Calculate the photocurrent density in a PIN photodiode.
Consider a silicon PIN diode with an intrinsic region width of W=20 \mu \mathrm{m}. Assume that the photon flux is 10^{17} \mathrm{~cm}^{-2}-\mathrm{s}^{-1} and the absorption coefficient is \alpha=10^{3} \mathrm{~cm}^{-1}.
The generation rate of electron-hole pairs at the front edge of the intrinsic region is
G_{L 1}=\alpha \Phi_{0}=\left(10^{3}\right)\left(10^{17}\right)=10^{20} \mathrm{~cm}^{-3}-\mathrm{s}^{-1}
and the generation rate at the back edge of the intrinsic region is
\begin{aligned}G_{L 2} &=\alpha \Phi_{0} e^{-\alpha W}=\left(10^{3}\right)\left(10^{17}\right) \exp \left[-\left(10^{3}\right)\left(20 \times 10^{-4}\right)\right] \\&=0.135 \times 10^{20} \mathrm{~cm}^{-3}-\mathrm{s}^{-1}\end{aligned}
The generation rate is obviously not uniform throughout the intrinsic region.
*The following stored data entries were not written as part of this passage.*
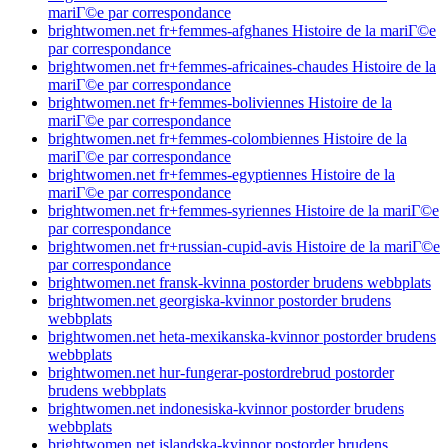
mariГ©e par correspondance
brightwomen.net fr+femmes-afghanes Histoire de la mariГ©e
par correspondance
brightwomen.net fr+femmes-africaines-chaudes Histoire de la
mariГ©e par correspondance
brightwomen.net fr+femmes-boliviennes Histoire de la
mariГ©e par correspondance
brightwomen.net fr+femmes-colombiennes Histoire de la
mariГ©e par correspondance
brightwomen.net fr+femmes-egyptiennes Histoire de la
mariГ©e par correspondance
brightwomen.net fr+femmes-syriennes Histoire de la mariГ©e
par correspondance
brightwomen.net fr+russian-cupid-avis Histoire de la mariГ©e
par correspondance
brightwomen.net fransk-kvinna postorder brudens webbplats
brightwomen.net georgiska-kvinnor postorder brudens
webbplats
brightwomen.net heta-mexikanska-kvinnor postorder brudens
webbplats
brightwomen.net hur-fungerar-postordrebrud postorder
brudens webbplats
brightwomen.net indonesiska-kvinnor postorder brudens
webbplats
brightwomen.net islandska-kvinnor postorder brudens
The photocurrent density is then
\begin{aligned}J_{L} &=e \Phi_{0}\left(1-e^{-\alpha W}\right) \\&=\left(1.6 \times 10^{-19}\right)\left(10^{17}\right)\left\{1-\exp \left[-\left(10^{3}\right)\left(20 \times 10^{-4}\right)\right]\right\} \\&=13.8 \mathrm{~mA} / \mathrm{cm}^{2}\end{aligned}
Comment
The prompt photocurrent density of a PIN photodiode will be larger than that of a regular photodiode since the space charge region is larger in a PIN photodiode.